Genistein modifies chromatome topology to restrict cancer cell proliferation. - GreenMedInfo Summary
Soy-Derived Phytochemical Genistein Modifies Chromatome Topology to Restrict Cancer Cell Proliferation.
Proteomics. 2018 Aug ;18(16):e1700474. Epub 2018 Aug 6. PMID: 29963755
Epidemiological data indicate that human cancer risk is significantly reduced by the consumption of soy-based foods containing the"phytoestrogen"genistein, which can signal via host cell estrogen receptors. While additional chemoprotective effects of genistein induced by epigenetic factors have also been reported, the key molecules and mechanisms involved are poorly defined. We therefore investigated genistein effects on chromatin-bound proteins in the estrogen receptor-deficient cell line MDA-MB-231 which is insensitive to phytoestrogen signaling. After exposure to low-dose genistein for>1 month, MDA-MB-231 cells exhibited stable epigenetic alterations that are analyzed via partial MNase digestion and TMT-based quantitative proteomics. 3177 chromatin-bound proteins are identified with high confidence, including 882 molecules that displayed altered binding topology after cell conditioning with genistein.
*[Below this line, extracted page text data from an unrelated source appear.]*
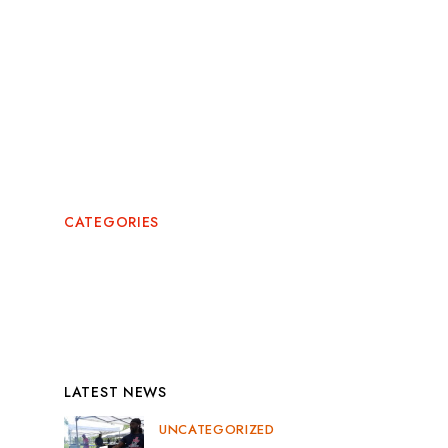
May 2024
February 2024
July 2022
CATEGORIES
News
Uncategorized
LATEST NEWS
UNCATEGORIZED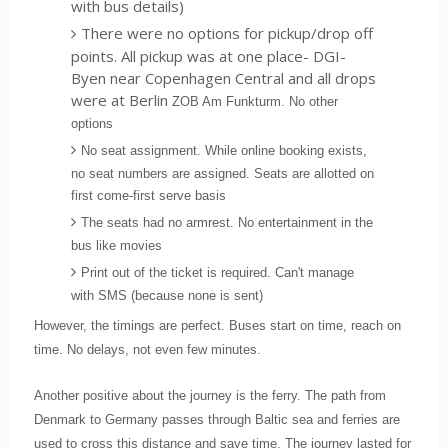
with bus details)
There were no options for pickup/drop off
points. All pickup was at one place- DGI-
Byen near Copenhagen Central and all drops
were at Berlin
ZOB Am Funkturm. No other
options
No seat assignment. While online booking exists,
no seat numbers are assigned. Seats are allotted on
first come-first serve basis
The seats had no armrest. No entertainment in the
bus like movies
Print out of the ticket is required. Can't manage
with SMS (because none is sent)
However, the timings are perfect. Buses start on time, reach on
time. No delays, not even few minutes.
Another positive about the journey is the ferry. The path from
Denmark to Germany passes through Baltic sea and ferries are
used to cross this distance and save time. The journey lasted for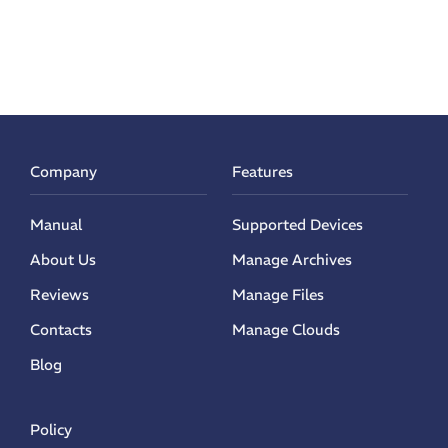
Company
Features
Manual
Supported Devices
About Us
Manage Archives
Reviews
Manage Files
Contacts
Manage Clouds
Blog
Policy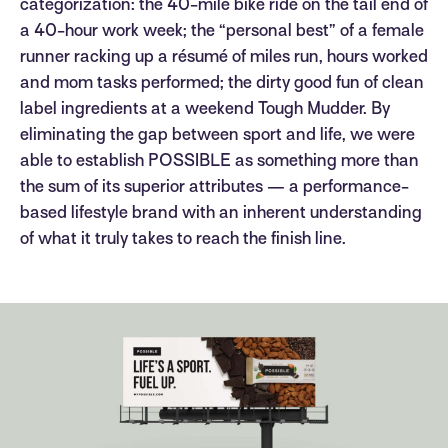
categorization: the 40-mile bike ride on the tail end of
a 40-hour work week; the “personal best” of a female
runner racking up a résumé of miles run, hours worked
and mom tasks performed; the dirty good fun of clean
label ingredients at a weekend Tough Mudder. By
eliminating the gap between sport and life, we were
able to establish POSSIBLE as something more than
the sum of its superior attributes — a performance-
based lifestyle brand with an inherent understanding
of what it truly takes to reach the finish line.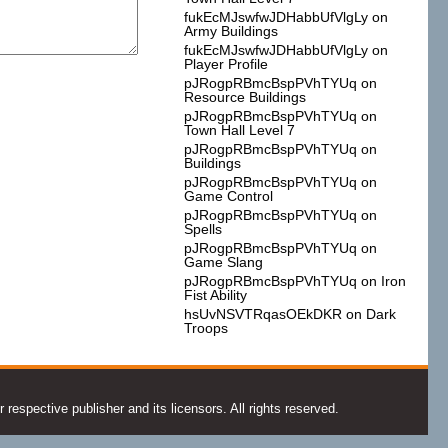
fukEcMJswfwJDHabbUfVlgLy
on
Army Buildings
fukEcMJswfwJDHabbUfVlgLy
on
Player Profile
pJRogpRBmcBspPVhTYUq
on
Resource Buildings
pJRogpRBmcBspPVhTYUq
on
Town Hall Level 7
pJRogpRBmcBspPVhTYUq
on
Buildings
pJRogpRBmcBspPVhTYUq
on
Game Control
pJRogpRBmcBspPVhTYUq
on
Spells
pJRogpRBmcBspPVhTYUq
on
Game Slang
pJRogpRBmcBspPVhTYUq
on
Iron
Fist Ability
hsUvNSVTRqasOEkDKR
on
Dark
Troops
espective publisher and its licensors. All rights reserved.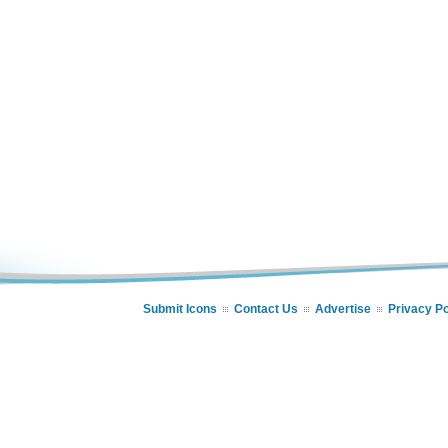
Submit Icons
Contact Us
Advertise
Privacy Po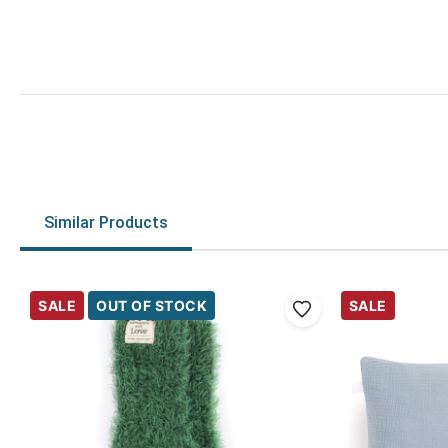
Similar Products
SALE
OUT OF STOCK
SALE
Prolonged phytochemical exposure conferred heritable changes in the binding topology of key epigenetic regulators including ATRX, SUV39H1/H2, and HP1BP3 that are preserved in untreated progeny, resulting in sustained downregulation of proliferation genes and reduced cell growth. These data indicate that soy derivative genistein exerts complex estrogen receptor-independent effects on the epigenome likely to influence tumorigenesis by restricting cell growth.